• _Fragmento del documento_
Antes de entrar a la Escuela Normal Superior trabajé en un restaurant local durante 5 años, llamado Madero Restaurant Café en el área de ventas y servicio al cliente. Posteriormente en una empresa de comida rápida alrededor de 6 meses, justo antes de la oportunidad de continuar mis estudios.
Uno de mis pasatiempos es la lectura, especialmente novelas románticas e históricas, mi escritor favorito es peruano, llamado Jaime Bayly, también me gusta escribir algunas memorias y textos ficticios. Aunque no dejo atrás los videojuegos de vez en cuando. También me gusta ir al cine a ver películas de diversa temática, amo las hamburguesas de Benjies, considero que son las mejores de Pachuca, pero mi comida favorita es la pizza. En ocasiones odio salir de viaje por todos los preparativos que conlleva y porque a veces me toca ser el chofer, así que mejor prefiero quedarme en casa y ver películas o salir al parque a hacer ejercicio por las tardes. Algo que me desagrada es que tomen las cosas que me pertenecen sin mi permiso, en ocasiones me enojo fácilmente y no me gustan las visitas a casa. Evito levantarme temprano cuando puedo, en especial los fines de semana.
Me decidí estudiar la docencia en matemáticas porque me resulta interesante la enseñanza, anteriormente en el restaurante, una de mis actividades diarias era capacitar al personal de nuevo ingreso y retroalimentar a los que ya eran de planta, supe entonces que mi trabajo ideal sería la docencia. 
Durante mi estancia dentro de la ENSUPEH he conocido a agradables personas, tanto a profesores como compañeros de clase, por lo que me siento gusto de pertenecer a la comunidad de normalistas.
Mis planes y proyecto de vida son: Cursar y terminar la carrera en ENSUPEH, trabajar en una escuela secundaria y posteriormente en un bachillerato, estudiar una Maestría y continuar con la enseñanza en la Universidad.

• _Preguntas_
a: Responde según el fragmento:
(i) ¿Cuántos años trabajó la persona que escribe en Madero Restaurant Café?
(ii) ¿De qué nacionalidad es su escritor favorito?
(iii) ¿Qué posgrado tiene en sus planes de vida?
b: Devuelve sin cambios la parte del fragmento que se abre con las palabras que contienen "Mis planes y" y se cierra con "en la Universidad.".
Las líneas que vienen después proceden de otra fuente.

Datos extraídos de una colección
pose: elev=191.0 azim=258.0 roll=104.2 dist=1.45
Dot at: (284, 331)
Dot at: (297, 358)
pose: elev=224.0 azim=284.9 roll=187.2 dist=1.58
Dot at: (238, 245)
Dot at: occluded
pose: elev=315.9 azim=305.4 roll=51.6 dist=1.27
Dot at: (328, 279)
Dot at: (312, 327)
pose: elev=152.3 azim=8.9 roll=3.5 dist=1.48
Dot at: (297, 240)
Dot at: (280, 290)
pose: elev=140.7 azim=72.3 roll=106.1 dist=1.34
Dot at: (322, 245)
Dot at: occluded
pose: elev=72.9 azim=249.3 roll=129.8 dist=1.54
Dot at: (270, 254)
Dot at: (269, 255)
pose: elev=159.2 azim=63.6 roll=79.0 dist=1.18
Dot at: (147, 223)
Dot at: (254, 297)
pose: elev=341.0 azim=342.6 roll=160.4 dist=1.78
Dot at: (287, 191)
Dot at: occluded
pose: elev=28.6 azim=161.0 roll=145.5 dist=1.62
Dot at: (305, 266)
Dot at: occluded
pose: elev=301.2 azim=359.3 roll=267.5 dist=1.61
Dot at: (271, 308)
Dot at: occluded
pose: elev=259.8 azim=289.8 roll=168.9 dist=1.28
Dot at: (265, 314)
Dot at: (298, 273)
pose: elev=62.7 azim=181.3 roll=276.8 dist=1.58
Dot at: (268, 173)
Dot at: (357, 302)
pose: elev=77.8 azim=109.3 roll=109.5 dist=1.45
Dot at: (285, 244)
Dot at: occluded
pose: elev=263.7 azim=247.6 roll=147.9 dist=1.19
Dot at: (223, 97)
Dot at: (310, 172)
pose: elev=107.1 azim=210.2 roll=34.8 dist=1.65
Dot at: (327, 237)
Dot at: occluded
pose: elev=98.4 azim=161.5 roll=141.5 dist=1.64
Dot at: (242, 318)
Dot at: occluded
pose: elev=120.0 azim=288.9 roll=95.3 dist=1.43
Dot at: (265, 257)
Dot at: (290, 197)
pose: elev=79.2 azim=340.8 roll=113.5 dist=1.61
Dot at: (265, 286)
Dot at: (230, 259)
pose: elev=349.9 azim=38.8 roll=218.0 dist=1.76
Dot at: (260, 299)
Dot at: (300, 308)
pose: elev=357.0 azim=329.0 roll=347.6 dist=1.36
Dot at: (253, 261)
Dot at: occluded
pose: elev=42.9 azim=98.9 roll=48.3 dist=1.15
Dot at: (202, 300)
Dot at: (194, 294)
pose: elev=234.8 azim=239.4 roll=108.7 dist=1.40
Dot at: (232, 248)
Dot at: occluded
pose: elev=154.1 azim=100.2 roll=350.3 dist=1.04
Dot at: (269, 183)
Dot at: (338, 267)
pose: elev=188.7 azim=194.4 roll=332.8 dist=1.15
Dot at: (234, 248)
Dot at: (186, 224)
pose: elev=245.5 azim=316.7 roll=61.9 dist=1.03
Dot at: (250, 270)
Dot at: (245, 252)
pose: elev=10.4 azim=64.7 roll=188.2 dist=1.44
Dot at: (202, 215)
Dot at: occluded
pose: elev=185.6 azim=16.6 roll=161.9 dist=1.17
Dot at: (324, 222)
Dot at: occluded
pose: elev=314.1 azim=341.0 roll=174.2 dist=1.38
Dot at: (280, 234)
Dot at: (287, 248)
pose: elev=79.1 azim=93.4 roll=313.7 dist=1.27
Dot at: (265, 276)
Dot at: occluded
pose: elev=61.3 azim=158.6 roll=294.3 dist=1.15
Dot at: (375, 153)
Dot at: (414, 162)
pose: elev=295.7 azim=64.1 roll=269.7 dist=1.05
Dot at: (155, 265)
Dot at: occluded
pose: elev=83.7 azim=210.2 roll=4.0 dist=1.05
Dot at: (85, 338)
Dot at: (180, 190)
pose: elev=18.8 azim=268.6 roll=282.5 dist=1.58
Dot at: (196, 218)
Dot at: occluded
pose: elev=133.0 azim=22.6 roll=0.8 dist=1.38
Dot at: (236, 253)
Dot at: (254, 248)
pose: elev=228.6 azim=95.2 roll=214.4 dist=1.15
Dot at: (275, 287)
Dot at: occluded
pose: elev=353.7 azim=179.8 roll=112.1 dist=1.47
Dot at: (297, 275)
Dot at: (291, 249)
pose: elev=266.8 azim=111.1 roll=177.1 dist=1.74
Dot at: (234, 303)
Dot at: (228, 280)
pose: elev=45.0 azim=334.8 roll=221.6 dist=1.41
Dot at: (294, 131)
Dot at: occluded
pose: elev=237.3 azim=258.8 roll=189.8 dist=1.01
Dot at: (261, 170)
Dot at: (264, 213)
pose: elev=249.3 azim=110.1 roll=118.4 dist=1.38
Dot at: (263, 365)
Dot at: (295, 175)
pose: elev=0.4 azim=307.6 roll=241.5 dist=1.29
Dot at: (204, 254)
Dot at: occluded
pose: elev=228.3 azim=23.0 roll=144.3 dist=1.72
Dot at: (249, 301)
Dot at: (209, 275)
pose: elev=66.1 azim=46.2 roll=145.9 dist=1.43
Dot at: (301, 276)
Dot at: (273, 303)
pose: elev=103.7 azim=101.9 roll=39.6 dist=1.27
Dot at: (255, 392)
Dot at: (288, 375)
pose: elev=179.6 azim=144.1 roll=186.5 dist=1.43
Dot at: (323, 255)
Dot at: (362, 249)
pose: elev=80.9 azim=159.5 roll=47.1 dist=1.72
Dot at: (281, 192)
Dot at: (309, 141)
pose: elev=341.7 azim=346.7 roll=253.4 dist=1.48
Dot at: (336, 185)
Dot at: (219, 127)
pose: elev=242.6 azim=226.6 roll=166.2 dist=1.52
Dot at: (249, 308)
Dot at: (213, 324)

• _Respuestas_
a:
(i) 5 años.
(ii) Peruana.
(iii) Una Maestría.

b:
Mis planes y proyecto de vida son: Cursar y terminar la carrera en ENSUPEH, trabajar en una escuela secundaria y posteriormente en un bachillerato, estudiar una Maestría y continuar con la enseñanza en la Universidad.